TASK MATERIAL:

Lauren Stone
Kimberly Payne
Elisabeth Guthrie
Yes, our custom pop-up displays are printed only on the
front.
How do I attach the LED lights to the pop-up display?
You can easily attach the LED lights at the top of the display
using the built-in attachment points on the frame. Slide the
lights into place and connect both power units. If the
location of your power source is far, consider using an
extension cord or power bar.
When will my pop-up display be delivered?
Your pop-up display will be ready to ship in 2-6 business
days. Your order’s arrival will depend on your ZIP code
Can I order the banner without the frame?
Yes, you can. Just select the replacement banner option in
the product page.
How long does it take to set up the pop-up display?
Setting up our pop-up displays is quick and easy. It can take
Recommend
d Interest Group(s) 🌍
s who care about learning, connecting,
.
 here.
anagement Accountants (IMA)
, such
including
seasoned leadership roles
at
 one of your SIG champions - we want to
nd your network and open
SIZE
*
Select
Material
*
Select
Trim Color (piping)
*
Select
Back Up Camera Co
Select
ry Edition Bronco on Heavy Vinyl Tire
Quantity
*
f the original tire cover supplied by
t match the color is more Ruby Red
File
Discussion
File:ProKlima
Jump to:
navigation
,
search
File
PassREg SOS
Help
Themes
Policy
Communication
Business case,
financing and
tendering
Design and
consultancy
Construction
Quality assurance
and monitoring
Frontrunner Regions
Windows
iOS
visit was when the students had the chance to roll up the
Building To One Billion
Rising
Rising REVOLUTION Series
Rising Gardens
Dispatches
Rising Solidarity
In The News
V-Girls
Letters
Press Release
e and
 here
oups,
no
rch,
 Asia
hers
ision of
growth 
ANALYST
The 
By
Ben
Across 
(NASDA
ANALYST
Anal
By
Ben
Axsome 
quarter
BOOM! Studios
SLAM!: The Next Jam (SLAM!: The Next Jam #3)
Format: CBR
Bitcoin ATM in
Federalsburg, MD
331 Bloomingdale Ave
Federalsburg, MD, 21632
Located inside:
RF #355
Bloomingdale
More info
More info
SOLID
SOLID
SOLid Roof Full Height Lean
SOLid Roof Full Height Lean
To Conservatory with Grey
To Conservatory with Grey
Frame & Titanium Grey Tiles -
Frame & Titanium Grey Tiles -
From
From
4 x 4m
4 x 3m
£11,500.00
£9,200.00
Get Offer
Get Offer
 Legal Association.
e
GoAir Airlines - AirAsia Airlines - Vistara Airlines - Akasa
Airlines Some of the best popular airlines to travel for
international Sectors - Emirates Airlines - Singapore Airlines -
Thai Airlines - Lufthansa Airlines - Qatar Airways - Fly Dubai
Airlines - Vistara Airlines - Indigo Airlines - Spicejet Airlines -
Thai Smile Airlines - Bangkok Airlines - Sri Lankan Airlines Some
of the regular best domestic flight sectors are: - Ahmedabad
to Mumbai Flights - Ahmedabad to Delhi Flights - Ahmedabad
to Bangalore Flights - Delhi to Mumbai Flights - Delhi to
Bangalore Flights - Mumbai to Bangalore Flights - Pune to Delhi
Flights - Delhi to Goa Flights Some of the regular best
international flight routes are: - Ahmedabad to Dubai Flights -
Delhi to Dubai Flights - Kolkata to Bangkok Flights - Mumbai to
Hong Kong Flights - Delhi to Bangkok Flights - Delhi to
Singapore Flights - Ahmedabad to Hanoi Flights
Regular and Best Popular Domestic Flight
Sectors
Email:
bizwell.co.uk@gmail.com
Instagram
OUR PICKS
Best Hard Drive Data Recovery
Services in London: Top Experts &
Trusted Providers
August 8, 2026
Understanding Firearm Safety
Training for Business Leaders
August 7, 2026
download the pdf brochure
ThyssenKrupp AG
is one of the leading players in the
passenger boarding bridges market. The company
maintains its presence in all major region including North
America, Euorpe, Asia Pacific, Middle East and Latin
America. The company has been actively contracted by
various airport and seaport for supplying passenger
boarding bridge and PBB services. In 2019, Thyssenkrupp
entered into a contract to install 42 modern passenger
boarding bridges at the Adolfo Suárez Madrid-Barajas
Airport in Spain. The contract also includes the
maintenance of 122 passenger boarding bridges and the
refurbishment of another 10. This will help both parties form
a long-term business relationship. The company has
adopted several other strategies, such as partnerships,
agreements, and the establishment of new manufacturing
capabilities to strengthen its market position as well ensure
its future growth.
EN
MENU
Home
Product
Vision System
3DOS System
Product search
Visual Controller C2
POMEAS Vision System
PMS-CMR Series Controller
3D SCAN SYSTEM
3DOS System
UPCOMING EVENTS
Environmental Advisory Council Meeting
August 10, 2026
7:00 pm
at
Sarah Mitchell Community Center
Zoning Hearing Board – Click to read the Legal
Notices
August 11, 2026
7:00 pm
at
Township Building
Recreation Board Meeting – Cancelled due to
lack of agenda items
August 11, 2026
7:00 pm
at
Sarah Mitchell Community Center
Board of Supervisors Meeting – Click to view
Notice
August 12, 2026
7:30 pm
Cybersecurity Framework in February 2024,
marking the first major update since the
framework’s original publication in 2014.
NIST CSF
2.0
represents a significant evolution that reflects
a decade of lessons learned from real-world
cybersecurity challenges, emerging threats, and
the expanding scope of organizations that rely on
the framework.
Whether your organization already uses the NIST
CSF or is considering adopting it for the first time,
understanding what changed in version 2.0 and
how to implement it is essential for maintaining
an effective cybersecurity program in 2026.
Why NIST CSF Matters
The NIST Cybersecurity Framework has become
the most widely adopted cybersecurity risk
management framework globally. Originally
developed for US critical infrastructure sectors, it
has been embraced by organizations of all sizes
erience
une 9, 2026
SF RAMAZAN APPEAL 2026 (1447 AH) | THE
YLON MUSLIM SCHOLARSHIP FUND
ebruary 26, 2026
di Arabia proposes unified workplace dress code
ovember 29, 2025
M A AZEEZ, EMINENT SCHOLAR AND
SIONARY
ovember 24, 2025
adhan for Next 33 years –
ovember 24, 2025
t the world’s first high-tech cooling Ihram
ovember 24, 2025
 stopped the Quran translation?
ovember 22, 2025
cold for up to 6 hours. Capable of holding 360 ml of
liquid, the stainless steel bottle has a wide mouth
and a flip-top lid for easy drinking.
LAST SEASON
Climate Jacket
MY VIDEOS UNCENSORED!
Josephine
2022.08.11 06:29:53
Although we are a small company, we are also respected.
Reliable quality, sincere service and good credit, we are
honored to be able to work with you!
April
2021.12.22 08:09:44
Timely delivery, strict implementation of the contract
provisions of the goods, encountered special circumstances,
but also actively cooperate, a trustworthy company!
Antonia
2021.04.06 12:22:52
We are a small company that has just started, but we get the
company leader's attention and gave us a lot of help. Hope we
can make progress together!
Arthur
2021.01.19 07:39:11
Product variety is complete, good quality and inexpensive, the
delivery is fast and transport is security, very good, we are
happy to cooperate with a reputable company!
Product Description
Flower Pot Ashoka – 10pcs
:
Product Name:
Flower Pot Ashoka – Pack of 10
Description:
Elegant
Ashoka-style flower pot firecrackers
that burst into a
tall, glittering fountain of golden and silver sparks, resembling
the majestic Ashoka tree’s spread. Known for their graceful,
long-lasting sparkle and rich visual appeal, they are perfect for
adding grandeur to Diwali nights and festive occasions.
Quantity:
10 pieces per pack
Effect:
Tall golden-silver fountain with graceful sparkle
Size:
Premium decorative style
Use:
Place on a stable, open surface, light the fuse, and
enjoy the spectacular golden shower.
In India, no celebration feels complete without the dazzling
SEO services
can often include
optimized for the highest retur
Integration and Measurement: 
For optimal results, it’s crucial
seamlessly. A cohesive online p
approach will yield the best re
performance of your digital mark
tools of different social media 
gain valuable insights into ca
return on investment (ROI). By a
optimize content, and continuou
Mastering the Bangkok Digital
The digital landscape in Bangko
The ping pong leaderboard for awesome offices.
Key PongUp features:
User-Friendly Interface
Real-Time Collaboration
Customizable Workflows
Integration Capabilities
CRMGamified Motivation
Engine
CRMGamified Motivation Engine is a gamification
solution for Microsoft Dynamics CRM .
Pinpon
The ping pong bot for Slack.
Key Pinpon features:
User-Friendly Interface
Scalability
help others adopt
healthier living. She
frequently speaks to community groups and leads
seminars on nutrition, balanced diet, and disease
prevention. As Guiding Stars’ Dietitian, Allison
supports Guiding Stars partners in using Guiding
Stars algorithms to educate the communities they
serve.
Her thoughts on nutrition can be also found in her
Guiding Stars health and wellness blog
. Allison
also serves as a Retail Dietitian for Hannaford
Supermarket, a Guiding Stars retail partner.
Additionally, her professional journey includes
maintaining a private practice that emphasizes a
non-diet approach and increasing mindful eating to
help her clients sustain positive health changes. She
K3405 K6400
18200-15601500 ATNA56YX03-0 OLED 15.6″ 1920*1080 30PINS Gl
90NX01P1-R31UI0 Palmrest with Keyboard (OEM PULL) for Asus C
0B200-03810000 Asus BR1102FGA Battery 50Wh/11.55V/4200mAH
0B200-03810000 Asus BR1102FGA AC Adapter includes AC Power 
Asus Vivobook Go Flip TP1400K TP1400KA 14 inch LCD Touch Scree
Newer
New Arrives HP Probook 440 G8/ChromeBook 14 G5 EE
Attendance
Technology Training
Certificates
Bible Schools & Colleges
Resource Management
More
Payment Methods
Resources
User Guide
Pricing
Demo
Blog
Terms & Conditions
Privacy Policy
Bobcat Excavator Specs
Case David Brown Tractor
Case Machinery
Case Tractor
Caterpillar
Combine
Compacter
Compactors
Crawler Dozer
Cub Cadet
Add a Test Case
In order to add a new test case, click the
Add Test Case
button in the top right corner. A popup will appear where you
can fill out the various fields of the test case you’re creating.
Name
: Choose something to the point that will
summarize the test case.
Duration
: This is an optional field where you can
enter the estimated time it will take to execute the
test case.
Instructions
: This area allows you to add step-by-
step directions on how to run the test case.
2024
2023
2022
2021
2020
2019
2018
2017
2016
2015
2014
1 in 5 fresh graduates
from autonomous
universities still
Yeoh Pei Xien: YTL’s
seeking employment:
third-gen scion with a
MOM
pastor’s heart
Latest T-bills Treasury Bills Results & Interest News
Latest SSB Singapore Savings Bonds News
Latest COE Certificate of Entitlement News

WORK TO BE COMPLETED:
Rewrite the records from their first line through the line containing "f the original tire cover supplied by", swapping "frame" for "stand" and leaving everything else unchanged.

ANSWER FOR THIS EXERCISE:
Lauren Stone
Kimberly Payne
Elisabeth Guthrie
Yes, our custom pop-up displays are printed only on the
front.
How do I attach the LED lights to the pop-up display?
You can easily attach the LED lights at the top of the display
using the built-in attachment points on the stand. Slide the
lights into place and connect both power units. If the
location of your power source is far, consider using an
extension cord or power bar.
When will my pop-up display be delivered?
Your pop-up display will be ready to ship in 2-6 business
days. Your order’s arrival will depend on your ZIP code
Can I order the banner without the stand?
Yes, you can. Just select the replacement banner option in
the product page.
How long does it take to set up the pop-up display?
Setting up our pop-up displays is quick and easy. It can take
Recommend
d Interest Group(s) 🌍
s who care about learning, connecting,
.
 here.
anagement Accountants (IMA)
, such
including
seasoned leadership roles
at
 one of your SIG champions - we want to
nd your network and open
SIZE
*
Select
Material
*
Select
Trim Color (piping)
*
Select
Back Up Camera Co
Select
ry Edition Bronco on Heavy Vinyl Tire
Quantity
*
f the original tire cover supplied by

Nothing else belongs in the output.